Montserrat Volcano Observatory

Daily Report
Report for the period 6 pm 16 December
to 6 pm 17 December 1997

The volcanic activity remains at a relatively low level, with rockfall signals being the dominant seismic activity recorded on the seismograph network. However, there were more hybrid signals recorded today than on recent days.

Between 16:00 yesterday and 12:10 today, the broadband seismic network recorded 96 rockfall signals, 20 long period events, 46 hybrid earthquakes, and one volcano-tectonic earthquake. Three of the long-period events and one of the hybrid events were accompanied by rockfall signals. The broadband seismic system today ceased to work at 12:10, and thus today's count is incomplete. Work is ongoing to try to rectify the situation. The short period network is still in action.

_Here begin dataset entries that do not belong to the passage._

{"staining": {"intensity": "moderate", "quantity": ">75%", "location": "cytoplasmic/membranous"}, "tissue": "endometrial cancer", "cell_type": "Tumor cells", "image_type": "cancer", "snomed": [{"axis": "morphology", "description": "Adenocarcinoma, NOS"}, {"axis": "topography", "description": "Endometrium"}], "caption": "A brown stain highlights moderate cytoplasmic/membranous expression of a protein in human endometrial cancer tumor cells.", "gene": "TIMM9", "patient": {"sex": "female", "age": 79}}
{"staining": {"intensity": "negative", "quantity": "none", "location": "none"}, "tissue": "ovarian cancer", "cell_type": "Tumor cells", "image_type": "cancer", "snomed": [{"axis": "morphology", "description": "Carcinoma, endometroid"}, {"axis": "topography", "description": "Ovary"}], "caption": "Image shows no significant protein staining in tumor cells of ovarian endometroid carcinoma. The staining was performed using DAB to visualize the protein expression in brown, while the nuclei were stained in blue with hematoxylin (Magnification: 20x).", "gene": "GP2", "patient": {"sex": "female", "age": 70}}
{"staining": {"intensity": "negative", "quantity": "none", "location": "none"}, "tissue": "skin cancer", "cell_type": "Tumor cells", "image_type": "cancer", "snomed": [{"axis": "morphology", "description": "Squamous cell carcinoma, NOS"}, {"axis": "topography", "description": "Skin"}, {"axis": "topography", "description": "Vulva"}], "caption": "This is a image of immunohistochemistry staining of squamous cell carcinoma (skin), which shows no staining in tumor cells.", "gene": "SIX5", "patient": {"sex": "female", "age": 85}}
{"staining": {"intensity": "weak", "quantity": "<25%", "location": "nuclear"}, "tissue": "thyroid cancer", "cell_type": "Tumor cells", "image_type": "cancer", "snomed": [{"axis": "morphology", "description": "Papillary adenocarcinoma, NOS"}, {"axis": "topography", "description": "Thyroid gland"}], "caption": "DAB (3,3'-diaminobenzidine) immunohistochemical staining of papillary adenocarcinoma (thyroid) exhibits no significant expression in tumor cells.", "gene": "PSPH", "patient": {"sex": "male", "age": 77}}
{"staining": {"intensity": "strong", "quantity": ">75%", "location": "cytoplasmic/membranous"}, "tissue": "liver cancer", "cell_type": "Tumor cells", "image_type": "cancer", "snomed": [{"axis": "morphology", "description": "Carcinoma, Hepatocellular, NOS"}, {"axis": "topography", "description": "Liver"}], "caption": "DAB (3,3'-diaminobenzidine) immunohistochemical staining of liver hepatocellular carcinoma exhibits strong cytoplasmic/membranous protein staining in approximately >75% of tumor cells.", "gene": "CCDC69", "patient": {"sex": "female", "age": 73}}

The mountain was covered in thick cloud this morning, but then cleared markedly, so clear views of the dome were possible. Near continuous rock fall activity was observed from the top of the dome above the Galways growth area. The south part of the Galways dome face, near Galway's Mountain appeared to be oversteepened, but the most active area was close to Chances Peak. Further theodolite points of positions on the dome were obtained from the South Soufriere Hills observation post and a site close to the White River. The highest point on the dome visible from these places was at a height of 972 m or about 3200 feet.

The GPS survey of the Lee's Yard network from yesterday showed that there is no clear trend in the movement of the points on the network.

Dust levels in St. Johns, Woodlands and St. Peters remain low.

Although activity is still subdued and mainly focused in the southern central part of the volcano, the area of growth on the dome can change very quickly. Growth activity appears now to be backing up behind the major build-up of material in Galways, and a renewal of rockfalls or pyroclastic flows down Gages or Tar River would not be a surprise in the near future.

Yesterday evening, Lutchman Pollard of the Seismic Research Unit in Trinidad and Jenni Barclay of the University of California at Berkeley both arrived for tours of duty at the observatory.